(1.) This appeal arises out of a suit by respondents Nos 1 and 2 upon three mortgage-deeds executed in their favour, or in favour of their father, in March 1888, and August 1892, by Ram Saran Singh, Lutawan Singh, Bisheshar Singh and Meghu Singh. The following pedigree shows the relationship between the mortgagors and other persons who will be referred to in this judgment:
(2.) The defendants, described as defendant first party in the Court below, are the living descendants of Nanku Singh and Ram Saran Singh. The defendants, second party, are lessees whose exact position need not be explained. The defendant, third party, is the Collector of Ghazipur, representing the estate of Dulhin Ram Kuar, who purchased the mortgaged property in December 1902, from Ram Saran Singh and his descendants and from the descendants of Nanku Singh. The defence of the Collector of Ghazipur was that the property belonged to Nanku Singh and Ram Phal Singh; that Nanku s widow, as guardian of her children, sold their share in the property in December 1850, to Ram Phal Singh; that Ram Phal Singh died without issue, leaving his widow, Babisa Kuar, who died in September 1901; that the Ram Saran Singh shown in the pedigree was not the son of Ram Phal, nephew of Nanku, but was the son of a Ram Phal whose father s name was Ghore Patare Rai; that during the life-time of Babisa Kuar, the descendants of Nanku, who were her husband s reversionary heirs, had no lights in the property, therefore, the mortgages in suit were invalid; and lastly that Dulhin Ram Kuar purchased the property from the persons who became entitled to the property on the death of Babisa Kuar, whether under a Will said to have been executed by her or as the reversionary heirs of her husband.

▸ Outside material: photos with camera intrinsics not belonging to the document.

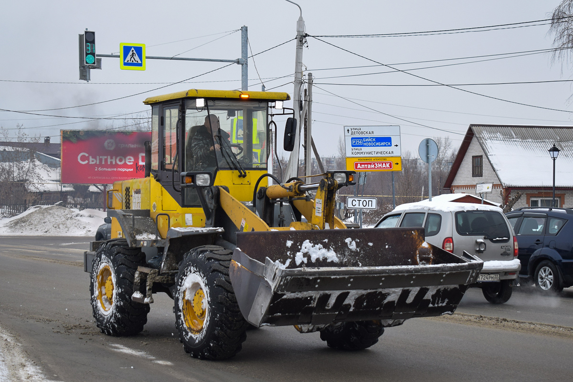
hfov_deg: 33.4
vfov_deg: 22.6
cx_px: 286
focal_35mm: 60
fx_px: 955
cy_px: 191
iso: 400
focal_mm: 40
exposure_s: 1/800
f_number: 7.1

(3.) It appears that Babisa Kuar obtained mutation of names in her favour upon the death of her husband. But in 1884, Ram Saran and the sons of Nanku got their names entered in the record. Babisa Kuar, in May 1894, obtained a decree against them declaring that they had no title. The plaintiffs alleged that the proceedings of 1894 were collusive. The Subordinate Judge has found that those proceedings were collusive; that Ram Saran was the son of Ram Phal, nephew of Nanku, and that the mortgages in suit are binding on the property in the hands of the Collector.